I am just so excited right now. My son was working with Holly while I was getting some photos of her. I not only ended up with enough good photos to put together a slide show, I think I'm going to have to get some of these enlarged. However, thats not the great part. If you look at the slide show you can see where Holly almost.. OH so close, got up on my son's hand.

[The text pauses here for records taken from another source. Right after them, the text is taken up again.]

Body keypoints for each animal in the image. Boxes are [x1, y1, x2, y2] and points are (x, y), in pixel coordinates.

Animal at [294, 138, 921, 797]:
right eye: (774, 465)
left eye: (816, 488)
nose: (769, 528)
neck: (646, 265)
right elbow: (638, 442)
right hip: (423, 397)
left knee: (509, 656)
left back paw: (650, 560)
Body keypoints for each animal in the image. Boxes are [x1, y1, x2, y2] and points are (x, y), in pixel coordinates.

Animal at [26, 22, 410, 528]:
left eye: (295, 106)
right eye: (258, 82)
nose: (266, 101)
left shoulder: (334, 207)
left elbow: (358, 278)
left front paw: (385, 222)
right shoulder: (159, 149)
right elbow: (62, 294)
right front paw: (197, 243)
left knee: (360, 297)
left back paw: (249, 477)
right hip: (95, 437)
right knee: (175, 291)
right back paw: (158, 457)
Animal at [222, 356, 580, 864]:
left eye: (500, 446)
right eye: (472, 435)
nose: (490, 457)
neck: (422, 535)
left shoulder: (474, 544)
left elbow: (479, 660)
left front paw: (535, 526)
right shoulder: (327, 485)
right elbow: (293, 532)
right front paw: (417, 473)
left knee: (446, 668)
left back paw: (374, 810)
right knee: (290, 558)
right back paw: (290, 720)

http://www.flickr.com/photos/[email protected]/show/

YAY HOLLY!!!

Terri ~


----------



## sweetrsue (Jul 8, 2008)

I clicked on your link and a black screen came up and "Oh No", "We couldn't find anything" was written on it.


----------



## Terri Peters (Dec 24, 2008)

Hummm, now what? Your not the only one that couldn't see the show. I'll tinker with it tomorrow and see if I can find the problem.


----------



## Terri Peters (Dec 24, 2008)

OK, I think I have it fixed. I had my settings on Flickr set to private. I can't check it myself because the site remembers me, so of course it always works for me.

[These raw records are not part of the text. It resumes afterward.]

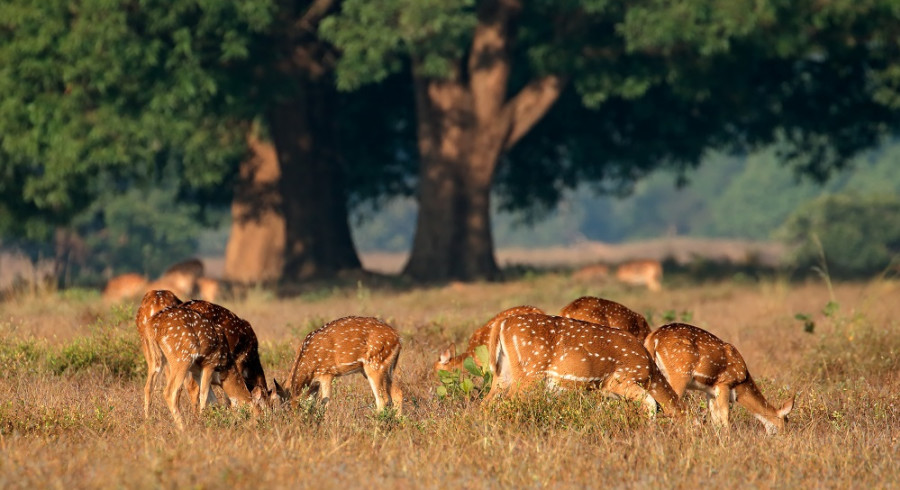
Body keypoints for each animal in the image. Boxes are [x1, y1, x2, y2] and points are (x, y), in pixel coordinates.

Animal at [144, 300, 268, 430]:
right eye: (257, 414)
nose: (257, 427)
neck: (225, 370)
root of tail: (152, 325)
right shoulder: (210, 363)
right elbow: (204, 395)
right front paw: (203, 421)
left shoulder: (197, 372)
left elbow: (213, 400)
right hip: (182, 357)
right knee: (170, 392)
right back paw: (182, 427)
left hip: (154, 357)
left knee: (148, 387)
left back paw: (148, 422)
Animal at [486, 314, 684, 418]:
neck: (650, 373)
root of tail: (502, 324)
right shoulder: (619, 380)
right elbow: (651, 403)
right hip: (529, 371)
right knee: (508, 400)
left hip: (503, 371)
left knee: (488, 400)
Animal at [640, 324, 796, 434]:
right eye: (785, 422)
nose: (784, 436)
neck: (741, 384)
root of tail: (653, 338)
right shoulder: (724, 383)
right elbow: (725, 415)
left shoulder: (710, 391)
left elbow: (715, 418)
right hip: (678, 373)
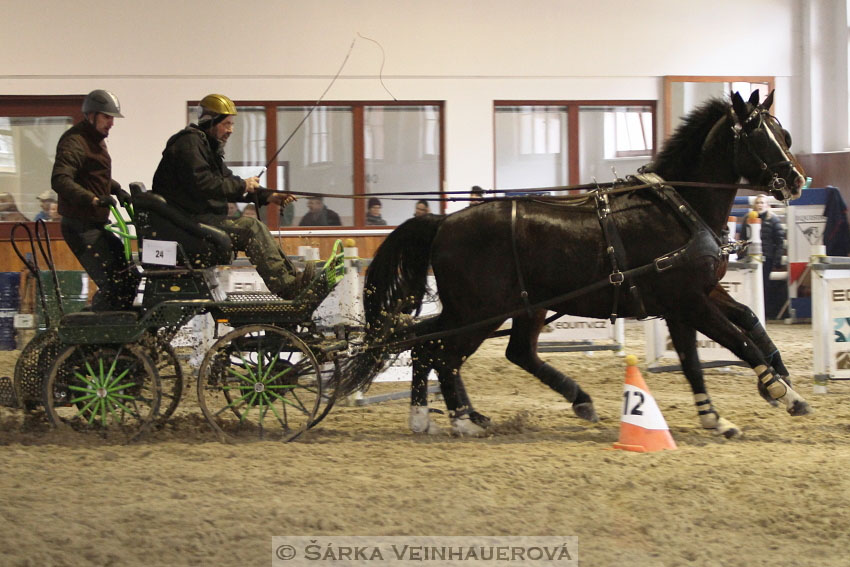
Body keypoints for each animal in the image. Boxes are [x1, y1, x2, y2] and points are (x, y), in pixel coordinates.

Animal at [340, 92, 808, 440]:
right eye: (760, 137)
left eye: (783, 132)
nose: (797, 180)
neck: (678, 209)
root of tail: (443, 221)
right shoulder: (688, 301)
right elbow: (736, 341)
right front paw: (778, 390)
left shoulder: (690, 299)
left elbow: (735, 330)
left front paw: (744, 401)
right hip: (481, 312)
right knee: (440, 351)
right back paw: (457, 418)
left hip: (511, 309)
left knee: (463, 348)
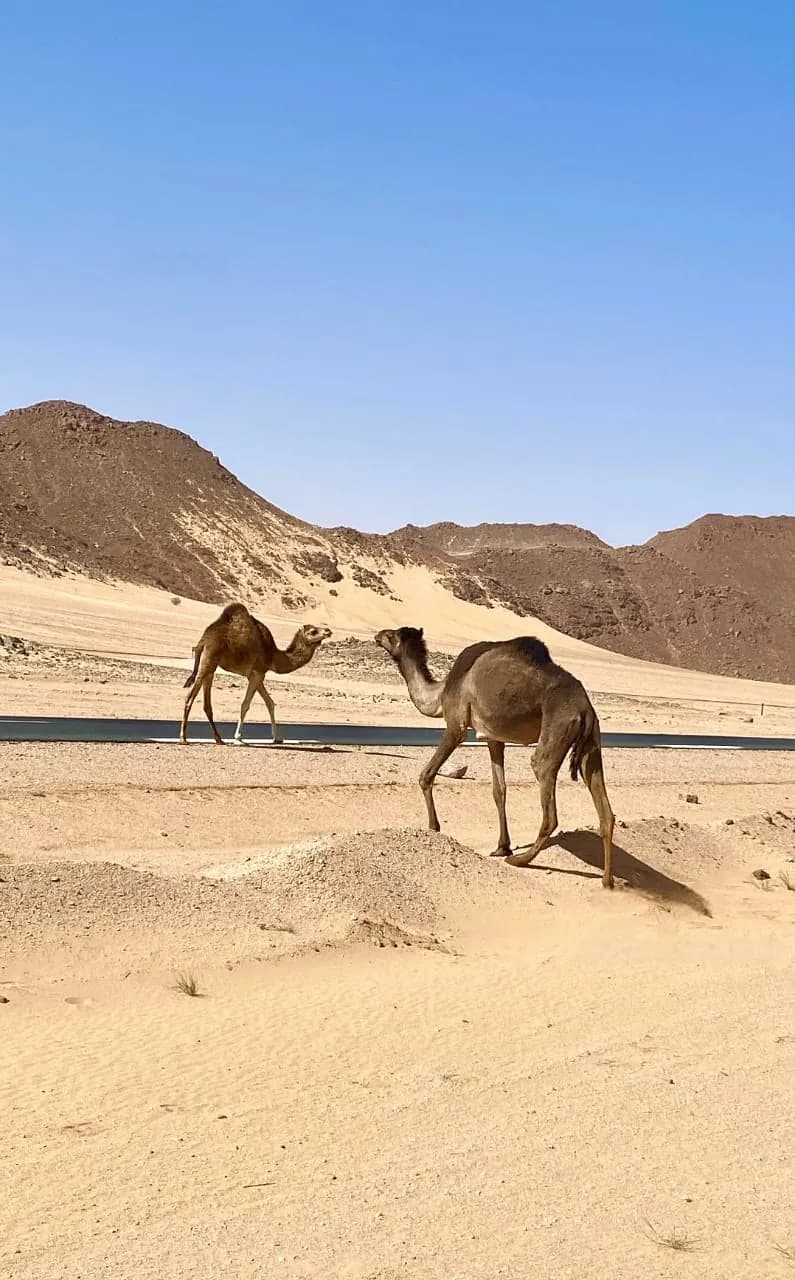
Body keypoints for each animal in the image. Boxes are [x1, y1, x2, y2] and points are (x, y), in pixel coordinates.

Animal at [180, 604, 331, 745]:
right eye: (313, 631)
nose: (328, 631)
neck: (273, 655)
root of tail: (203, 641)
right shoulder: (258, 672)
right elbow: (245, 704)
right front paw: (238, 738)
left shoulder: (255, 674)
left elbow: (270, 703)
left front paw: (277, 738)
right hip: (209, 658)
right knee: (189, 696)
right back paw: (183, 738)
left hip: (210, 665)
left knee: (207, 703)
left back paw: (219, 739)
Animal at [375, 627, 615, 888]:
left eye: (390, 635)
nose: (377, 635)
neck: (441, 691)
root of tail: (585, 709)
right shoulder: (494, 738)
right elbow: (499, 791)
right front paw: (502, 847)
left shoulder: (456, 724)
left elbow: (426, 775)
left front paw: (433, 828)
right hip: (592, 744)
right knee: (605, 811)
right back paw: (607, 881)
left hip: (557, 728)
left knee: (547, 800)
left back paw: (520, 860)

Give it a try again and let me know if it worked this time. If not I'm going to have to actaully read the instructions..LOL


----------



## hevmort (Nov 15, 2008)

*It worked for me, holly is a very pretty tiel. I really loved her markings. And ur son got very close to her.*


----------



## sweetrsue (Jul 8, 2008)

Wow! She looks terrific! What a beautifully marked girl!


----------



## xxxSpikexxx (Jul 30, 2007)

What a pretty girl Holly is


----------



## Renae (Feb 9, 2008)

One word to sum it all up: Stunning. That is what she is, kudos.


----------



## kimmikefids (Aug 2, 2008)

oh wow she is so adorable!! and i see her on ur hand on one point!!!


----------



## skthurley (Jan 7, 2009)

Stunning!


----------



## superluvrgurl (Sep 7, 2008)

nice pictures


----------



## Terri Peters (Dec 24, 2008)

Thanks everyone for the nice comments on Holly and the photos. I'm having a blast with her and Yes, she does like the camera. I had a couple of photos I had to dump because she came right up to the lens and with one eye try to peer into the camera. She is certainly a little ham!


----------



## kikee (Aug 19, 2008)

Wow.... what great photos. Holly is a very pretty little girl.


----------